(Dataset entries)
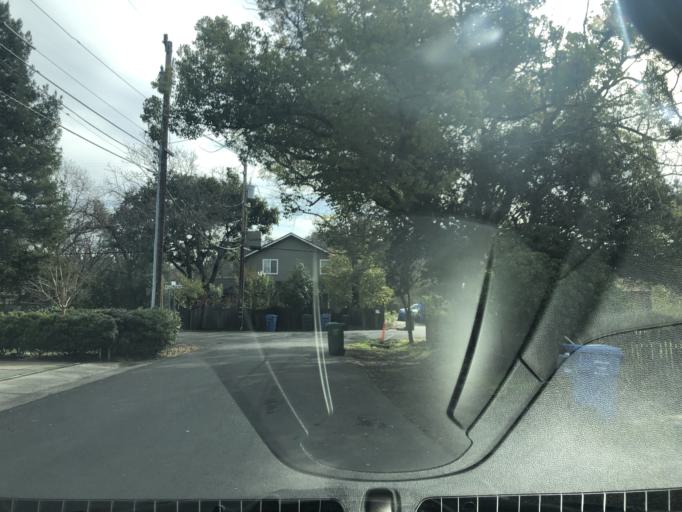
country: US
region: California
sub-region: Contra Costa County
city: Saranap
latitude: 37.8883
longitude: -122.0750
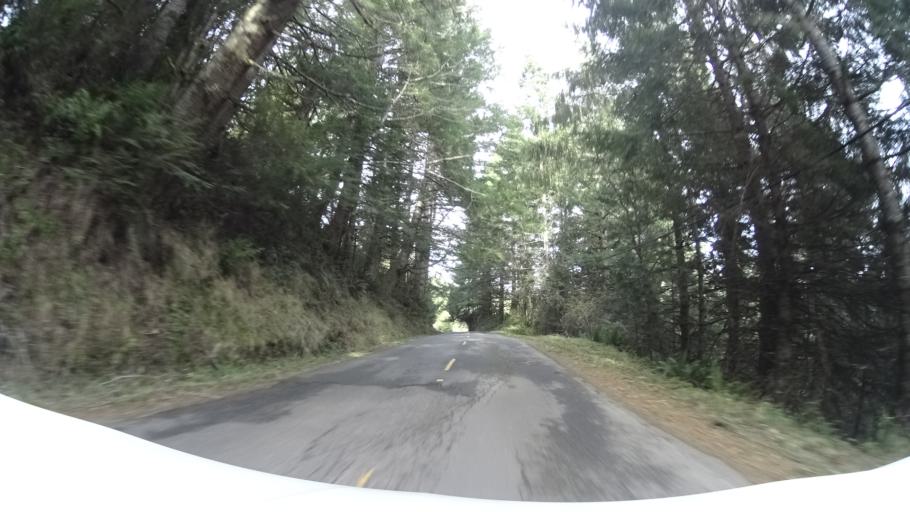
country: US
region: California
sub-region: Humboldt County
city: Ferndale
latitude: 40.5288
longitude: -124.2690
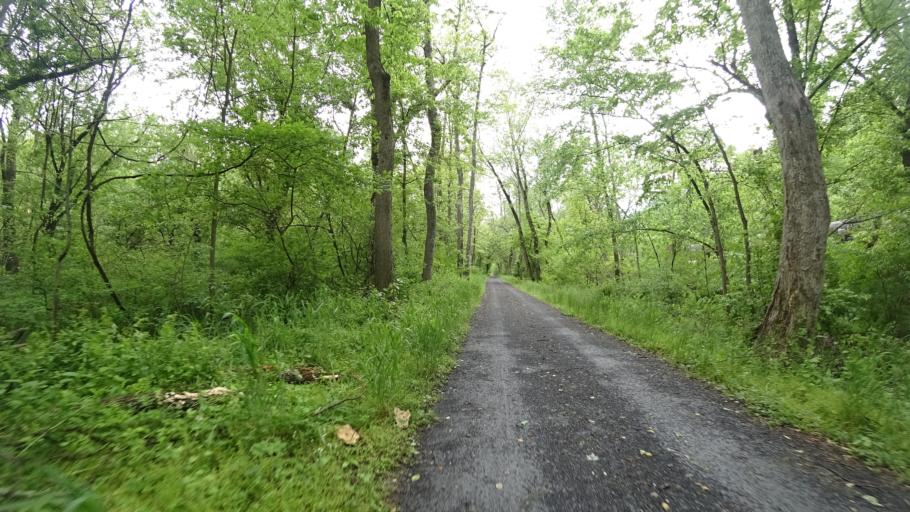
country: US
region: Maryland
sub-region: Frederick County
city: Brunswick
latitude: 39.3082
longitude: -77.5831
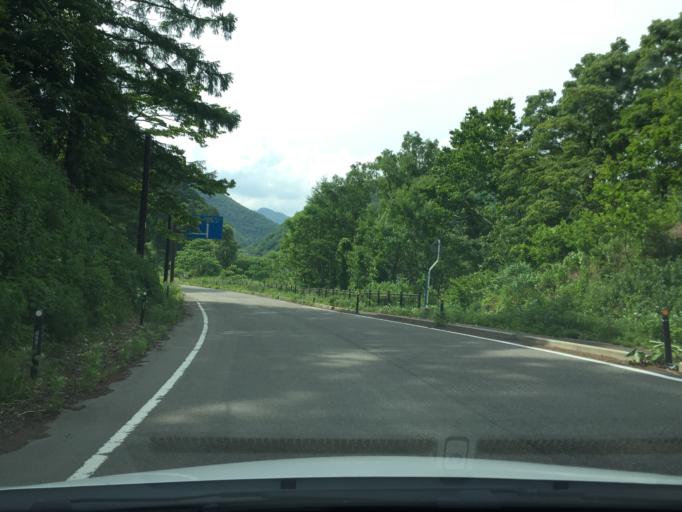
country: JP
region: Fukushima
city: Inawashiro
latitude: 37.7159
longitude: 140.0403
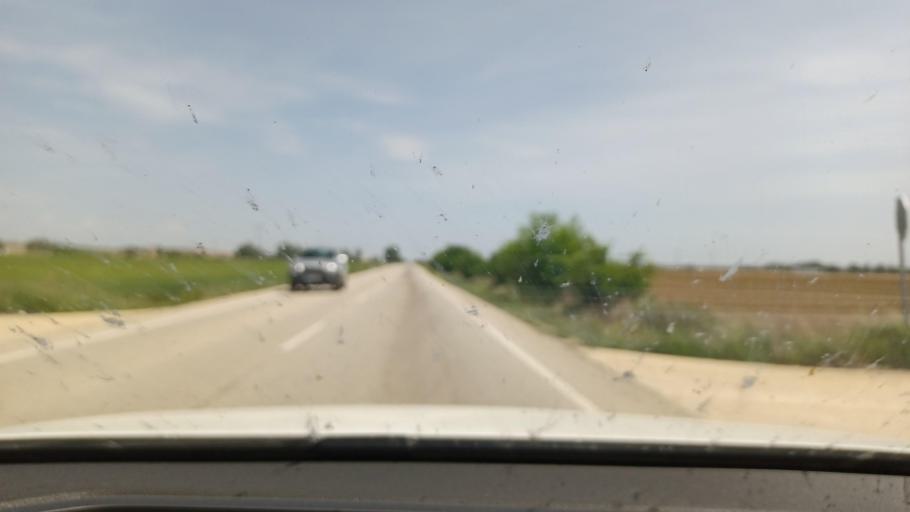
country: ES
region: Castille and Leon
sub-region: Provincia de Soria
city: Almazan
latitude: 41.4742
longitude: -2.5158
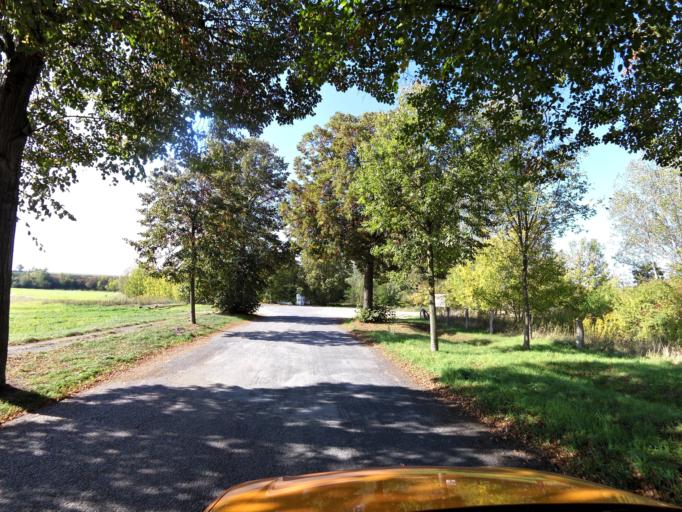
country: DE
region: Brandenburg
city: Grossbeeren
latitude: 52.3520
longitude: 13.2926
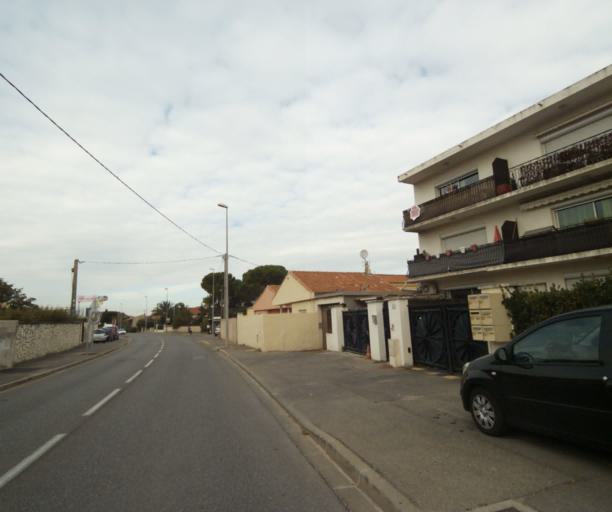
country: FR
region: Provence-Alpes-Cote d'Azur
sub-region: Departement des Bouches-du-Rhone
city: Saint-Victoret
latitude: 43.4194
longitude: 5.2424
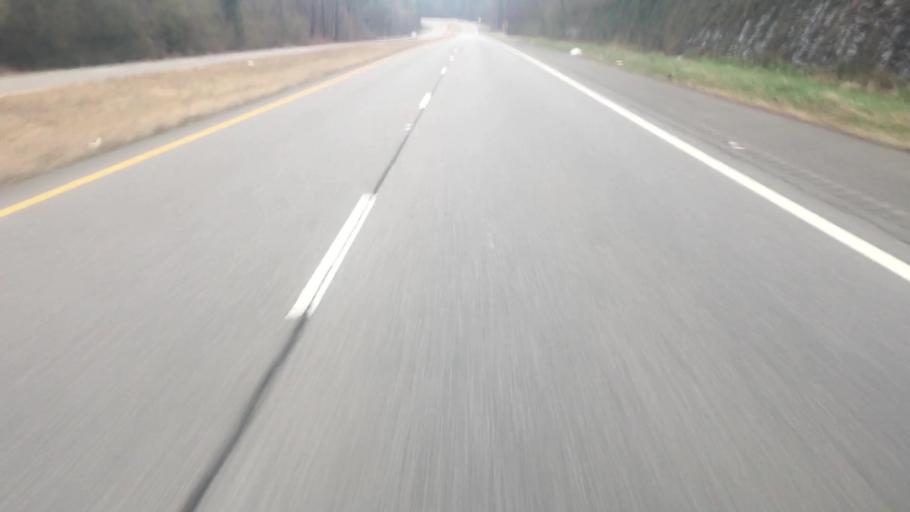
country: US
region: Alabama
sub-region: Walker County
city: Cordova
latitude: 33.8240
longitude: -87.1933
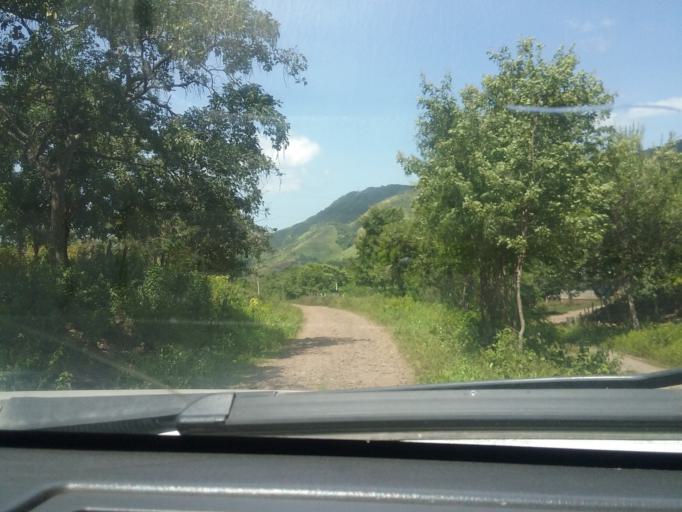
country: NI
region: Matagalpa
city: Terrabona
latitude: 12.6784
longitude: -85.9764
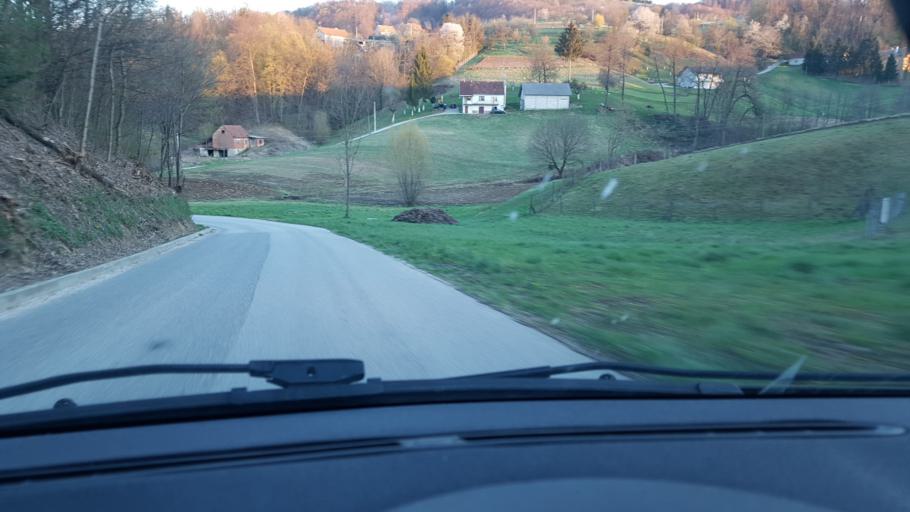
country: SI
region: Rogatec
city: Rogatec
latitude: 46.1936
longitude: 15.6861
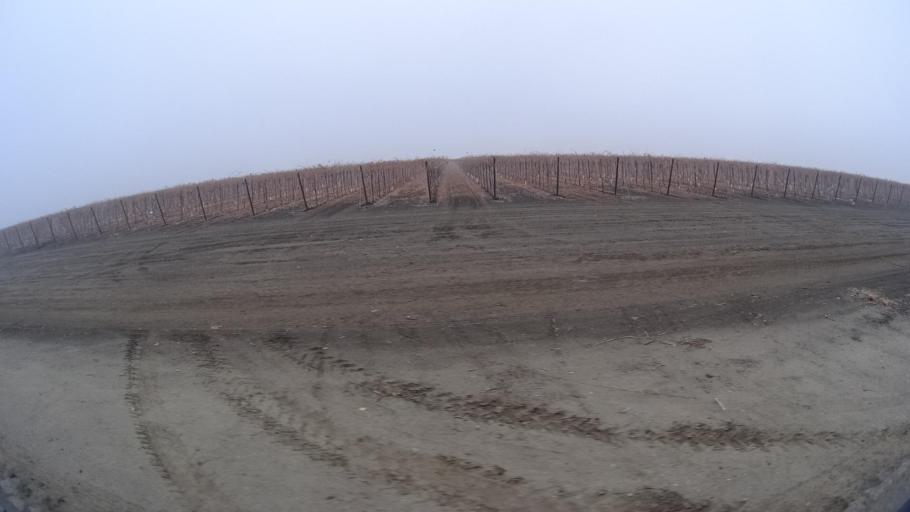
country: US
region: California
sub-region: Kern County
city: Buttonwillow
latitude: 35.4269
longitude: -119.5256
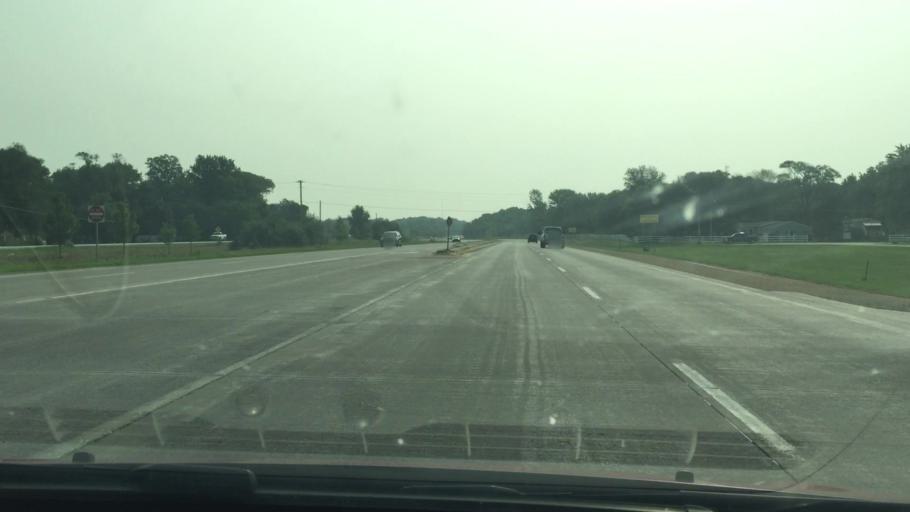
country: US
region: Iowa
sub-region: Scott County
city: Buffalo
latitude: 41.5085
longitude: -90.6841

DIRECTIVE: Quote all of the data above word for word, leaving out the pictures.

REPLY:
country: US
region: California
sub-region: Contra Costa County
city: Saranap
latitude: 37.8883
longitude: -122.0750
country: US
region: California
sub-region: Humboldt County
city: Ferndale
latitude: 40.5288
longitude: -124.2690
country: US
region: Maryland
sub-region: Frederick County
city: Brunswick
latitude: 39.3082
longitude: -77.5831
country: JP
region: Fukushima
city: Inawashiro
latitude: 37.7159
longitude: 140.0403
country: ES
region: Castille and Leon
sub-region: Provincia de Soria
city: Almazan
latitude: 41.4742
longitude: -2.5158
country: DE
region: Brandenburg
city: Grossbeeren
latitude: 52.3520
longitude: 13.2926
country: FR
region: Provence-Alpes-Cote d'Azur
sub-region: Departement des Bouches-du-Rhone
city: Saint-Victoret
latitude: 43.4194
longitude: 5.2424
country: US
region: Alabama
sub-region: Walker County
city: Cordova
latitude: 33.8240
longitude: -87.1933
country: NI
region: Matagalpa
city: Terrabona
latitude: 12.6784
longitude: -85.9764
country: SI
region: Rogatec
city: Rogatec
latitude: 46.1936
longitude: 15.6861
country: US
region: California
sub-region: Kern County
city: Buttonwillow
latitude: 35.4269
longitude: -119.5256
country: US
region: Iowa
sub-region: Scott County
city: Buffalo
latitude: 41.5085
longitude: -90.6841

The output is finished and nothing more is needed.